Magazine Le Mensuel

Nº 2940 du vendredi 14 mars 2014

general

Alice chaptini au pays des Déplacés

Depuis quelques années, on n’avait plus vu de femme dans le gouvernement au Liban. Après une carrière prestigieuse dans la magistrature, Alice Chaptini, dernière présidente de la Cour de cassation militaire, se trouve à la tête du ministère des Déplacés. Pleine d’énergie, elle marque déjà le ministère de son empreinte. Portrait.

Le sourire avenant, le regard pétillant d’intelligence, Alice Chaptini nous reçoit dans son bureau au ministère. Décontractée, elle évoque pour nous ses souvenirs, son parcours, sa nomination et bien d’autres sujets. «J’ai eu la chance d’avoir été magistrate à un moment où il n’y avait pas de femmes dans la magistrature», dit-elle. Egale à elle-même, elle l’est avec tout le monde. Avec affection, elle appelle certains de ses collaborateurs «mon fils». «Je traite les gens comme je traite mes enfants, mes frères et mes sœurs. Je suis la même avec tous».

## SECTION DES DONNÉES

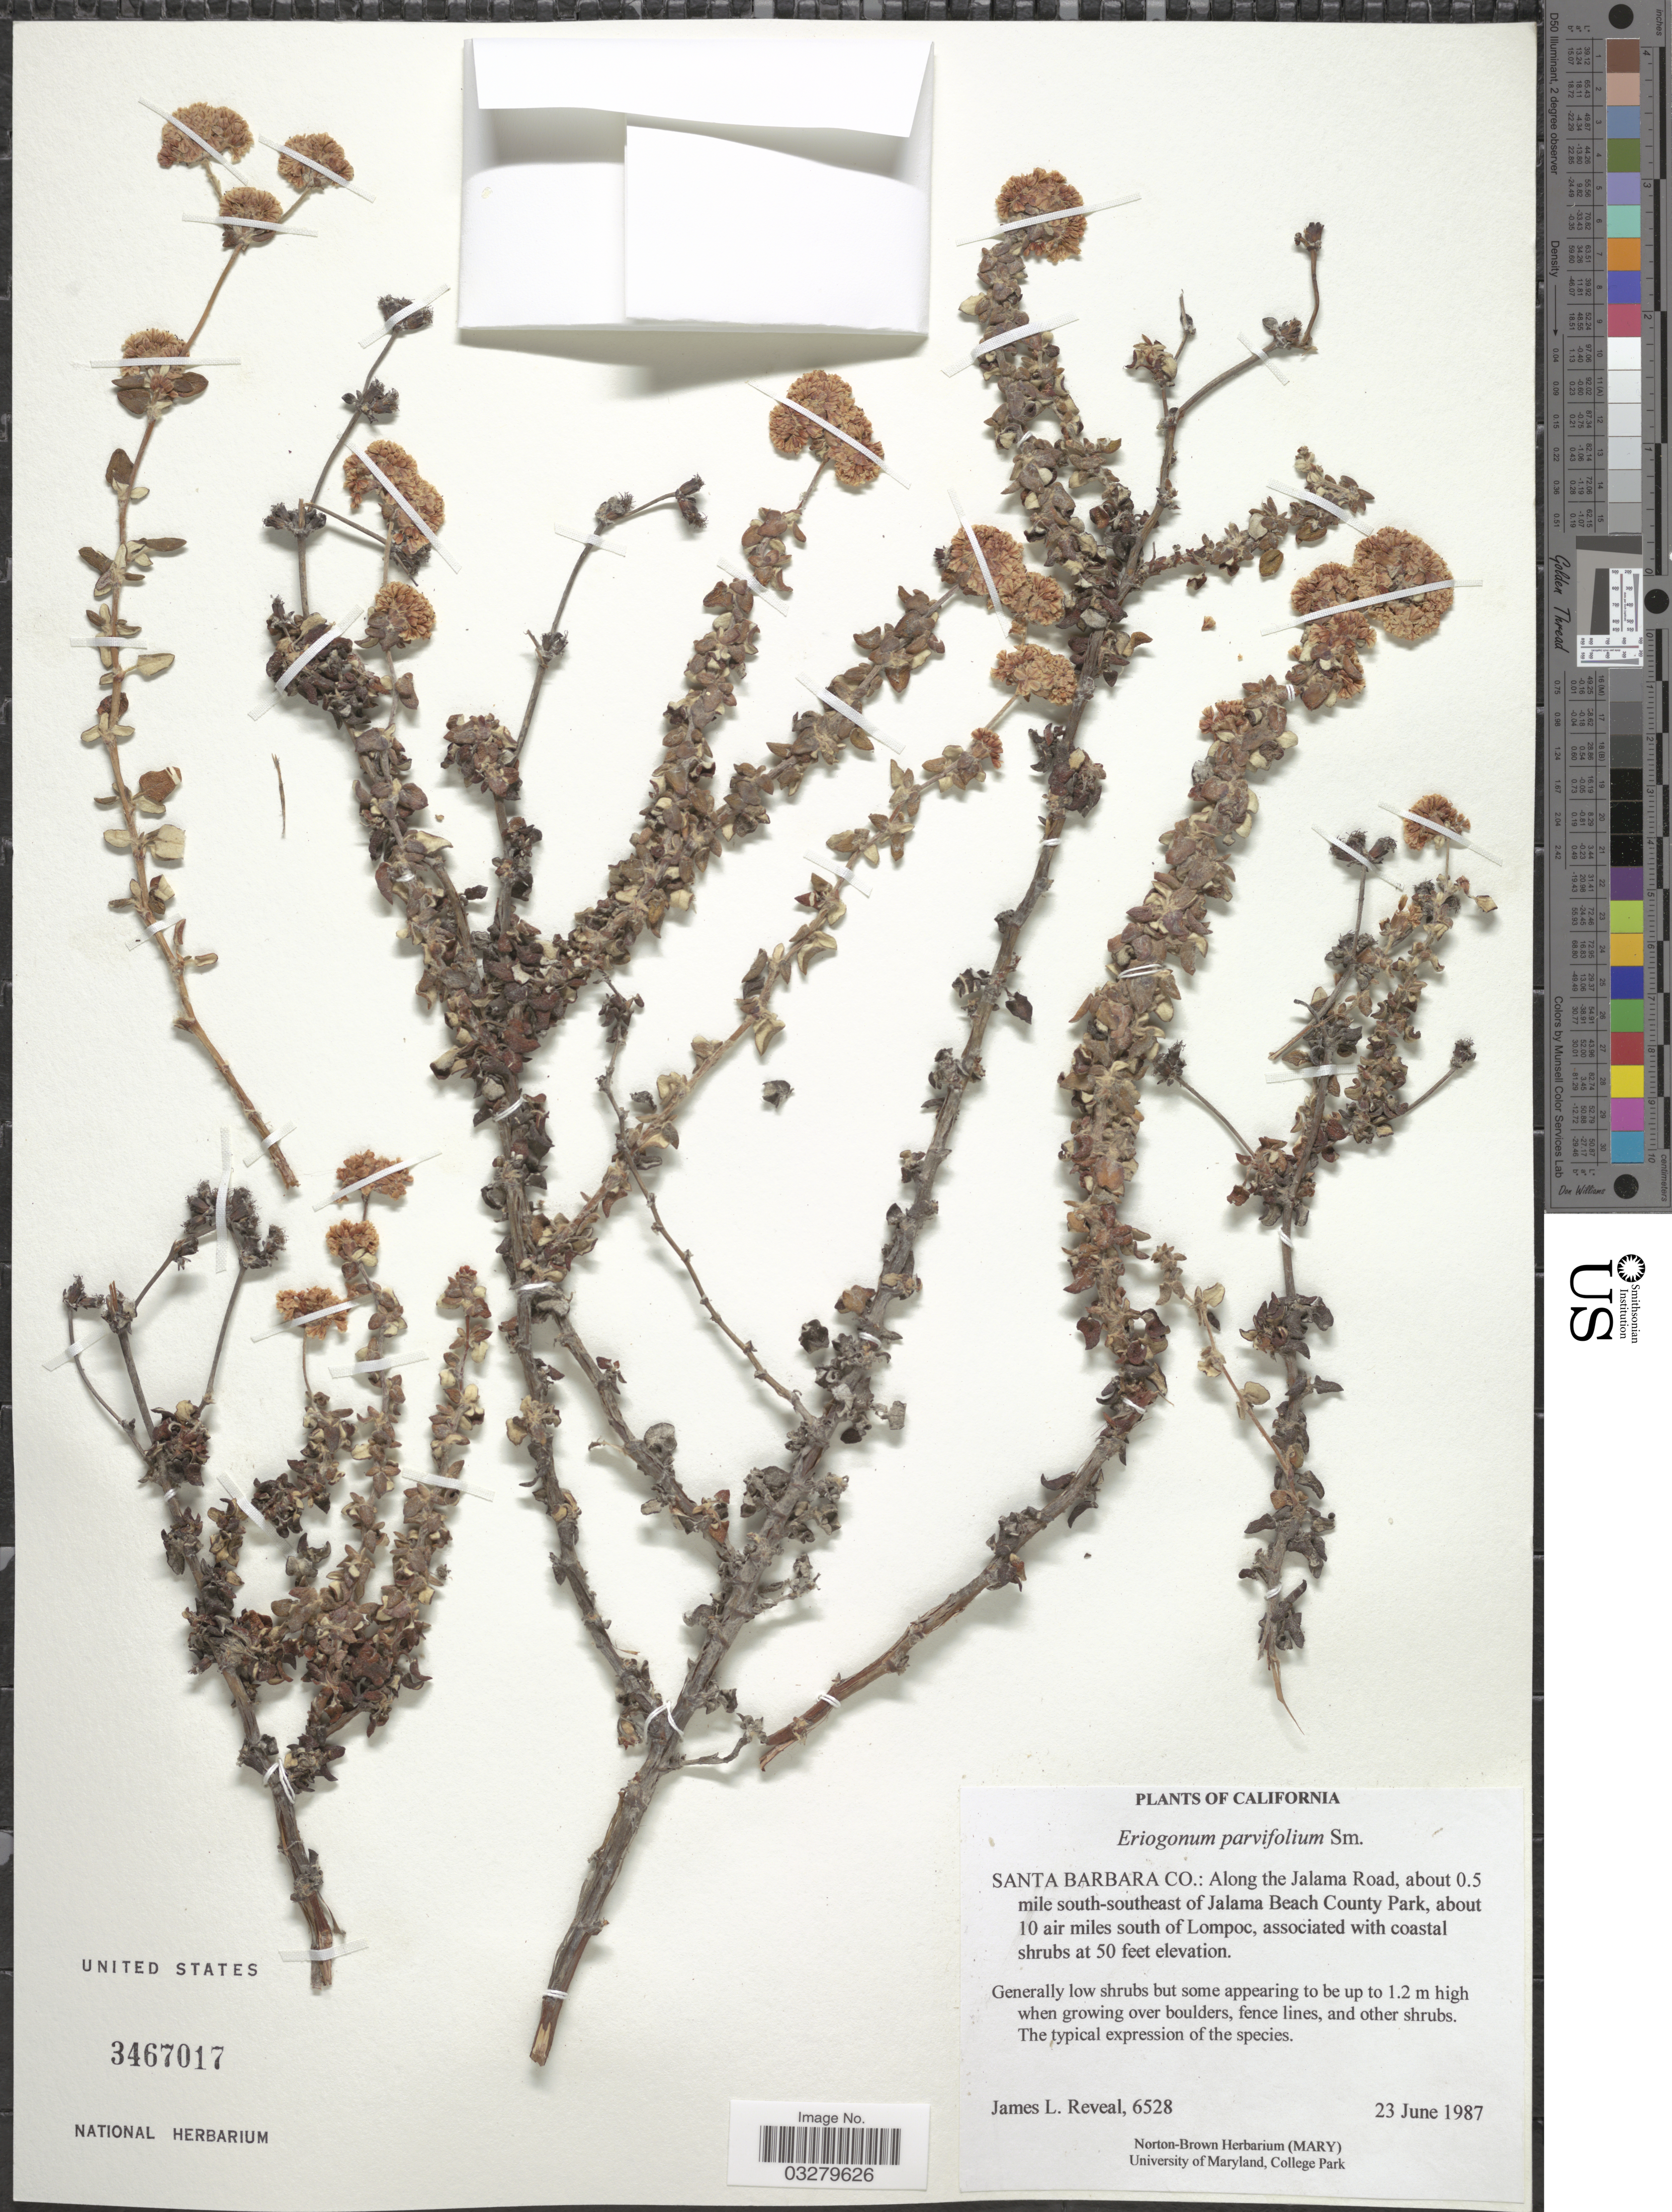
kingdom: Plantae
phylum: Tracheophyta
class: Magnoliopsida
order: Caryophyllales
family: Polygonaceae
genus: Eriogonum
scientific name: Eriogonum parviflorum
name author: Nutt.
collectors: J. L. Reveal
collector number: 6528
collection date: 1987-06-23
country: United States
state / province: California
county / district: Santa Barbara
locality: Santa Barbara Co.: Along the Jalama Road, about 0.5 mile south-southeast of Jalama Beach County Park, about 10 air miles south of Lompoc.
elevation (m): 15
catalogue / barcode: US 3467017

## CONSIGNES
1: Reproduisez l'article de « Depuis quelques années, on » jusqu'à « son empreinte. Portrait. » inclus.
2: Répondez à ces questions d'après l'article :
(a) Dans quel numéro du magazine Le Mensuel paraît-il ?
(b) Quelle fonction Alice Chaptini a-t-elle occupée à la Cour de cassation militaire ?
(c) Comment appelle-t-elle certains de ses collaborateurs ?
Les données ne jouent aucun rôle ici.

## RÉPONSES PAR CONSIGNE
1:
Depuis quelques années, on n’avait plus vu de femme dans le gouvernement au Liban. Après une carrière prestigieuse dans la magistrature, Alice Chaptini, dernière présidente de la Cour de cassation militaire, se trouve à la tête du ministère des Déplacés. Pleine d’énergie, elle marque déjà le ministère de son empreinte. Portrait.

2:
(a) Le nº 2940, du vendredi 14 mars 2014.
(b) Elle en a été la dernière présidente.
(c) Elle les appelle « mon fils ».